Granted, this is something that a somebody at Google is concerned about more than I (in fact, they have a job opening for a product marketing manager for just that). I’m just a private citizen.

I don’t need the answers right now, but I’ll email them to Calvin Andrus at the CIA, and also Congressman Tierney’s office and have him forward it to the House Select Committee on Intelligence. None of these questions come close to betraying operational intelligence. They are all questions about system aspects. And maybe I’m barely scratching the surface here.

  1. There are 28,000 articles. (Intelink had 440,000 as early as 1998) How many are people, places, or things? Of the people, how many are U.S. citizens, and how many are foreign nationals? I understand that by statute the FBI can have files on American citizens, but the C.I.A. cannot; so would citizens not be listed?

  2. How many are of the articles define external things (what one expects in an encyclopedia), and how many articles are about native information (meeting minutes, etc.)? Is any native information entered here first, or is it entered into departmental servers?

  3. The report mentions 3,600 contributors. What fraction of the intelligence community does this represent? (Some of the articles from 1998 suggested 50,000 or 300,000) How many are contributors, and how many are editors?

  4. What percent of edits are factual, grammatical, or analytical?

  5. The articles have cited Intellipedia for updating 80 times to react to the East River plane crash of Cory Lidle. Was this the best way to disseminate live news? Does it accommodate mobile users as well?

  6. How many documents do analysts review in a week? Does Intellipedia add to the glut or reduce it?

  7. Has the emailing of document attachments been reduced?

  8. Are legacy document management systems planning to be retired?

  9. One can measure the success of a system by counting how many times questions are answered by a search– or not. Has that been done?

  10. The industry-leading content management systems– such as Stellant, Vignette– include features to help audit who accesses what. It’s handy from an auditing point of view, to prevent abuses. Is this built into Intellipedia?

  11. Wikipedia tends to not practice “latching” versions– stamping a version with an ID so that it can be referred to directly — though perhaps other wiki setups do. Has Intellipedia done this? e.g., the example of the NIE on Nigeria– did that get a 2006-Final stamp?
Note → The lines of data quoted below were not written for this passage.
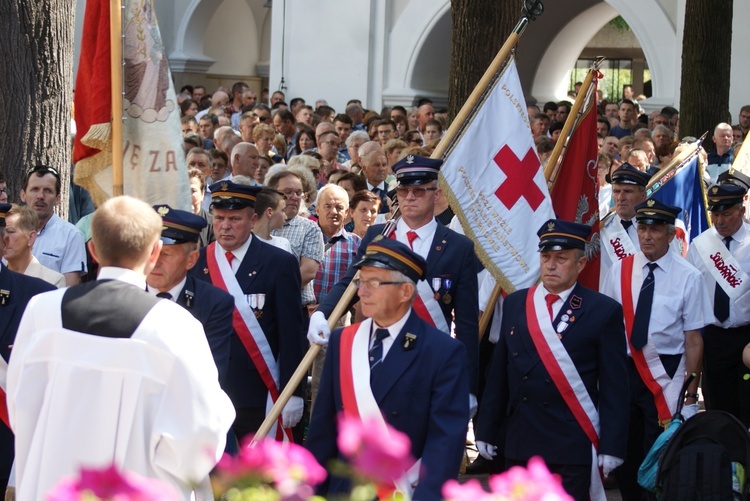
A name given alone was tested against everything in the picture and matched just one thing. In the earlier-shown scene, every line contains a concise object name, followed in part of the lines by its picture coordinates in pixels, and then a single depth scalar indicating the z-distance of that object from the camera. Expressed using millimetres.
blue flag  19453
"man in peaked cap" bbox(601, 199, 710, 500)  14031
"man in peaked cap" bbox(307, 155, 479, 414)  12766
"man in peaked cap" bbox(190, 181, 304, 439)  13195
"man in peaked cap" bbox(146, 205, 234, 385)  11305
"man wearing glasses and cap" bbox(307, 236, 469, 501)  9312
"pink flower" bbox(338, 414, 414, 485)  5078
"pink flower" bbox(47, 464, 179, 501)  4832
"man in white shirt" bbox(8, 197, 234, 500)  7781
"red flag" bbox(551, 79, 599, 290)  15758
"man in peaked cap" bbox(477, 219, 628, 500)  12031
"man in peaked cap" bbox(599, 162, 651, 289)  17266
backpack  11156
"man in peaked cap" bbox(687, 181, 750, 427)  16625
  12. The FBI response to the OIG report promised that “the FBI is applying XML data standards and metadata tagging to facilitate the exchange of information with the intelligence community.” (Granted, the same document from 2004 promised the deployment of the Virtual Case File system, which was subsequently canned).
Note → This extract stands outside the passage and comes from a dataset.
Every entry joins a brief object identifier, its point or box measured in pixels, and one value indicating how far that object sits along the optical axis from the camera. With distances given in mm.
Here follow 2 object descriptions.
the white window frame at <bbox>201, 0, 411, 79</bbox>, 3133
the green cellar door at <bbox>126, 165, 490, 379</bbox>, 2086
  13. Simple bookmark sharing/tagging systems are much more efficient and organizing outside content than blogging or wikis. Has DNI deployed that?
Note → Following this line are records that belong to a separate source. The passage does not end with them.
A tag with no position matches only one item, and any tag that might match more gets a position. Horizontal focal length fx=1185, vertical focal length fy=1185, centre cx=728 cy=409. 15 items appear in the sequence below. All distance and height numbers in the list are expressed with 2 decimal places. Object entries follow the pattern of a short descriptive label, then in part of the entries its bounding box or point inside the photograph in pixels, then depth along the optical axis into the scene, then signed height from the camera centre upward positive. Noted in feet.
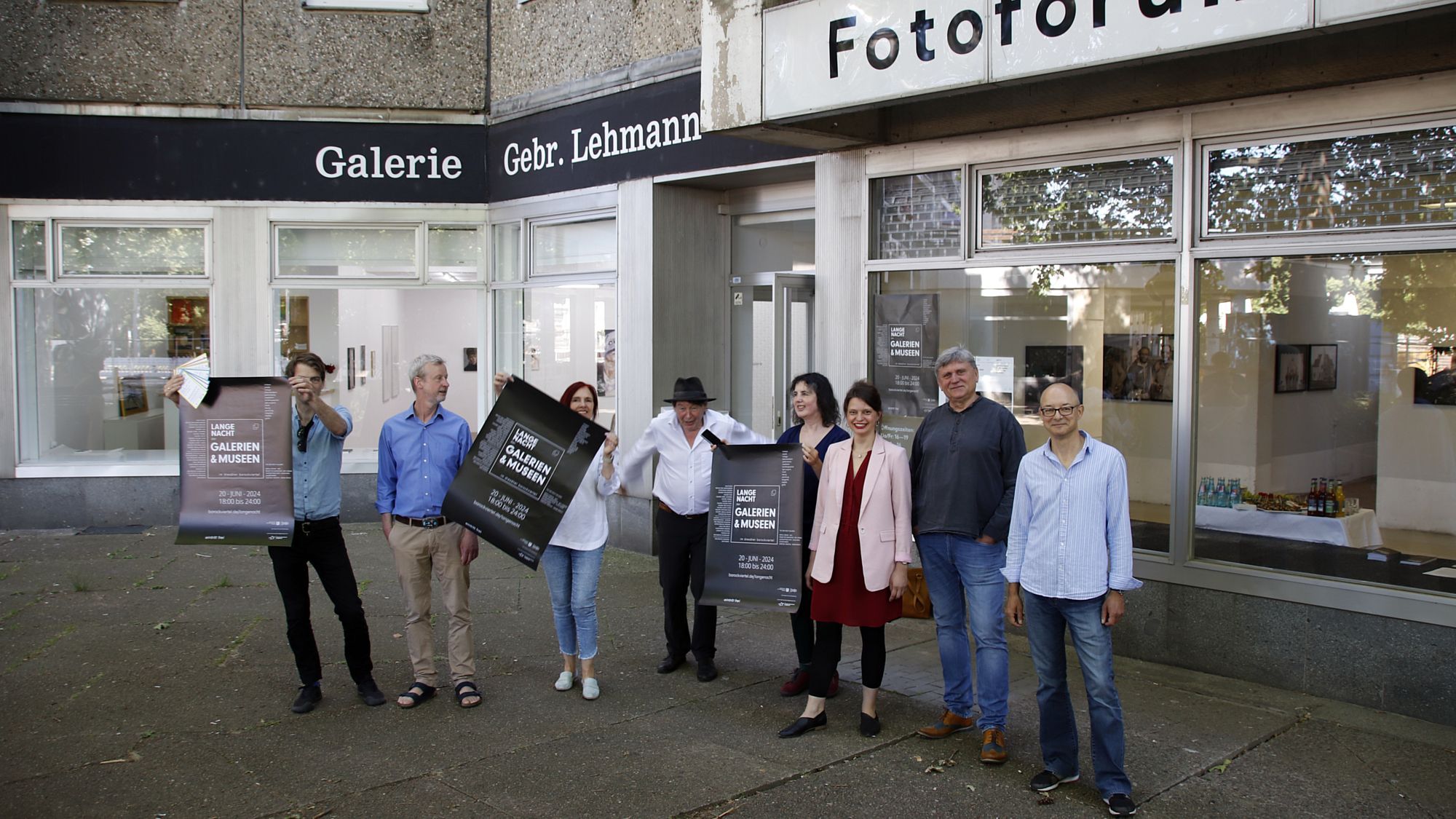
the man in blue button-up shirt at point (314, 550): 20.59 -3.22
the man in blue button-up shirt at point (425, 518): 20.66 -2.67
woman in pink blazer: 18.67 -2.84
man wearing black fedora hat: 21.95 -2.38
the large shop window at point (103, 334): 39.93 +1.07
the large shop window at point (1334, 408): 20.90 -0.76
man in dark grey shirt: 18.25 -2.47
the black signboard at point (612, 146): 32.40 +6.65
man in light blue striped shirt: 15.94 -2.64
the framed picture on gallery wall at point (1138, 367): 23.61 +0.02
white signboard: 18.25 +5.76
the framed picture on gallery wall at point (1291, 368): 22.88 +0.00
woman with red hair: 21.17 -3.44
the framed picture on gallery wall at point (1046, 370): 25.52 -0.05
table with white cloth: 21.84 -2.99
  14. Wikipedia does not integrate with shared bookmarking systems. That may be Jimbo Wales’s prerogative, though it would be highly useful in a heterogeneous environment. does Intellipedia do that?

  15. It would seem straightforward (though not trivial) to have the Secret version of an article pull up the Unclassified version of an article, and similarly, have the Top Secret/SCI level pull up the other two. Is that done/planned? Would this layered access architecture have use outside the intelligence community?

  16. Suppose an analyst search for information which exists in a document for which he doesn’t have clearance. Are you informed of the documents? Is there some special request to be made?

  17. Reading various documents released from the intelligence community, it appears that information is redacted at the release time. Are documents ever marked up at the creation time to indicate various security clearances? That would make the release of documents to lower security clearances automatic.

  18. Wikipedia doesn’t really manage documents containing questions to be asked about the topic (such as what you’re reading). Generally questions are strewn throughout the Talk page. Ideally one would design a “task list” attached to an article, of information to find/confirm, or otherwise the necessary caveats would be part of the prose.